The threat that gaming poses to arts and culture may not seem obvious, but that's exactly why the arts community is asking the caucus to be its white knight.
Arts advocates are convinced that gambling, whether in the form of "resort-style" casinos or race-track slot parlors, will cut directly into the money that households spend on the arts. Their fear is that a green light for gambling will be the death knell for performing-arts centers and organizations, both large and small, which are already suffering financially.

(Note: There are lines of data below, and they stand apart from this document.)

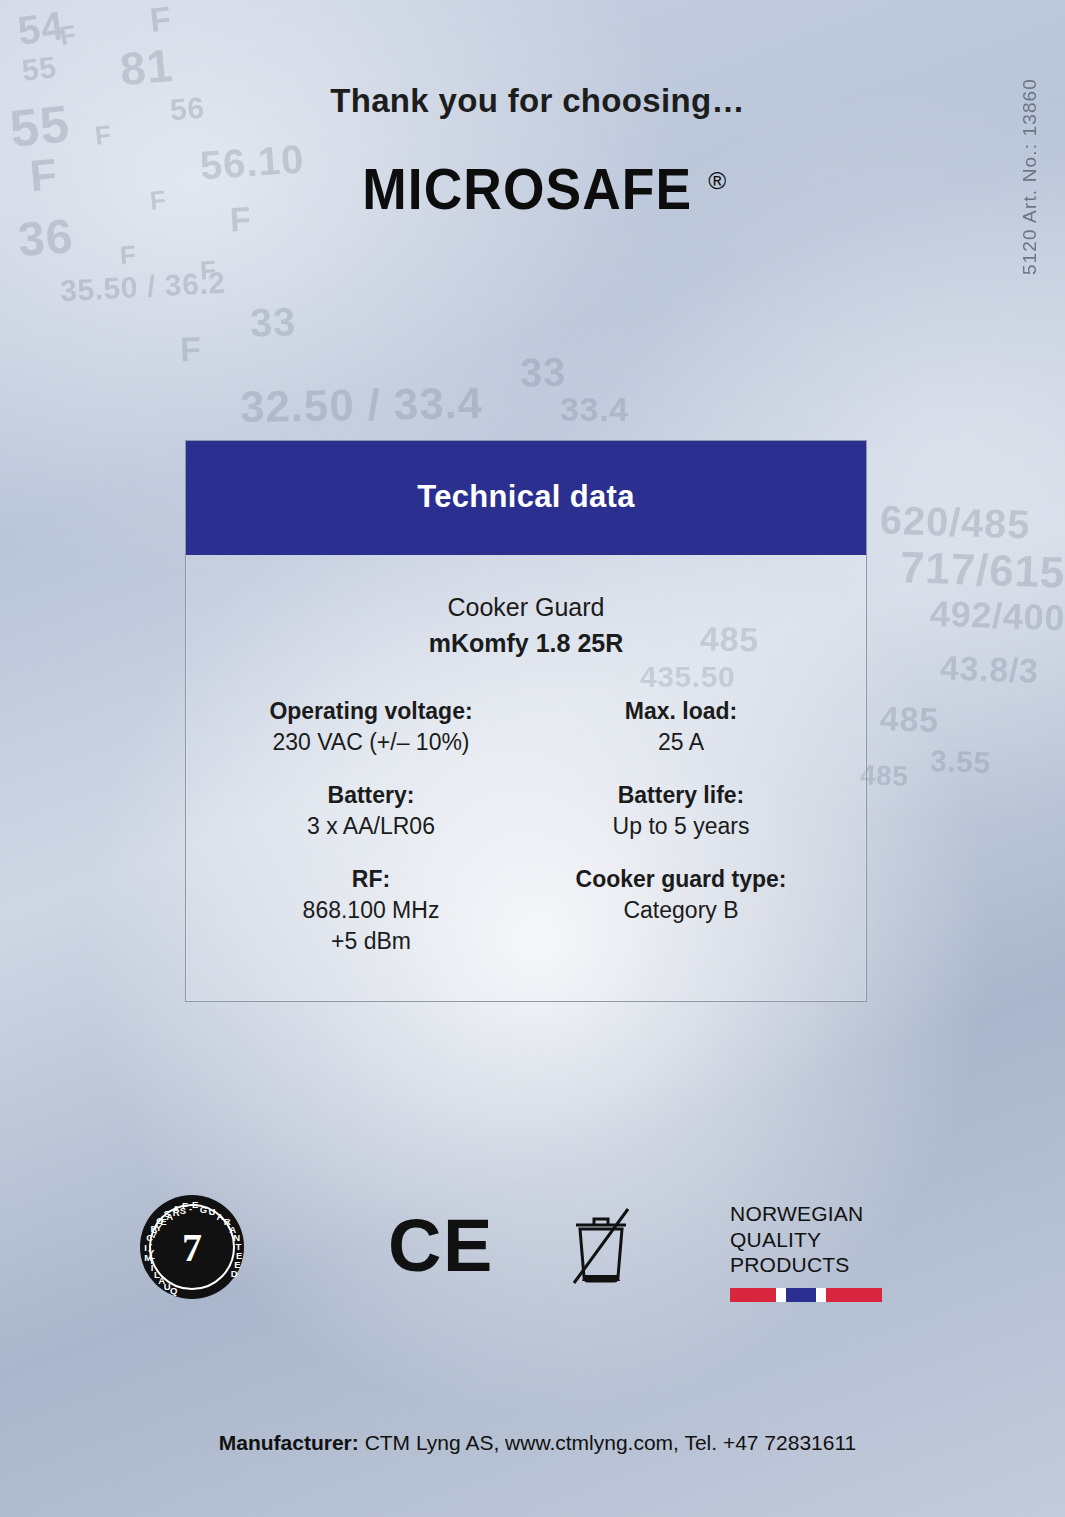54 F 55 81 55 56 F 56.10 36 F 35.50 / 36.2 33 F 32.50 / 33.4 33 33.4 620/485 717/615 492/400 43.8/3 485 435.50 485 3.55 485 F F F F F
5120 Art. No.: 13860
Thank you for choosing…
MICROSAFE®
Technical data
Cooker Guard mKomfy 1.8 25R
| Operating voltage: 230 VAC (+/– 10%) | Max. load: 25 A |
| Battery: 3 x AA/LR06 | Battery life: Up to 5 years |
| RF: 868.100 MHz +5 dBm | Cooker guard type: Category B |
7
M I C R O S A F E
Q U A L I T Y - 7 Y E A R S - G U A R A N T E E D
CE
NORWEGIAN
QUALITY
PRODUCTS
Manufacturer: CTM Lyng AS, www.ctmlyng.com, Tel. +47 72831611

One reason for the fears of theater owners in particular is that state casinos might include performance arenas, which in their opinion will provide unfair competition — unfair because, for the casinos, entertainment is a loss leader to bring people onto the premises to gamble. Casinos can thus offer more money to performers, and charge less to patrons, than standalone performance centers can.
For a good idea of what kind of model arts organizations here in Massachusetts will be up against, one need look only as far south as Connecticut, where the Mohegan Sun and Foxwoods casinos have become entertainment meccas, each with several theaters presenting acts ranging from stand-up comics, such as Jerry Seinfeld, to musicians, such as Jay-Z, who plays Mohegan Sun this Saturday.
The bottom line, say arts advocates, is that existing venues will be affected, as will the vibrant scene they provide for cities and towns from the Berkshires to Cape Cod.
Members of the Cultural Caucus say they were not thinking of casinos when they gathered a month ago for their first meeting. Together with key players like the Massachusetts Cultural Council (MCC) and the Boston Foundation, the lawmakers were motivated by concern over state budget reductions, which has seen cultural funding drop from close to $20 million in 1998 to less than $10 million this year. A caucus, they thought, could better make the case for viewing arts as an investment in the "creative economy."
There was also, according to some, concern about waning influence on Beacon Hill. The arts community recently lost an effective lobbyist, Dan Hunter, who left the Massachusetts Advocates for the Arts, Sciences, and Humanities (MAASH) in December to form a consulting business. And the Joint Committee on Tourism, Arts, and Cultural Development (many of whose members are also in the new caucus), once headed by more powerful lawmakers, is newly co-chaired this session by first-term senator Sonia Chang-Díaz and third-term representative John Keenan.
Although funding was their primary focus, the people behind the caucus were prepared to think bigger.
"Certainly funding is important, but it is important for us to think creatively," says Chang-Díaz of Jamaica Plain, who is also co-chairing the caucus. She hopes the caucus members can serve as a watchdog to find the potential positive or negative impacts to arts and culture hidden within the 6000-plus bills filed on Beacon Hill each year.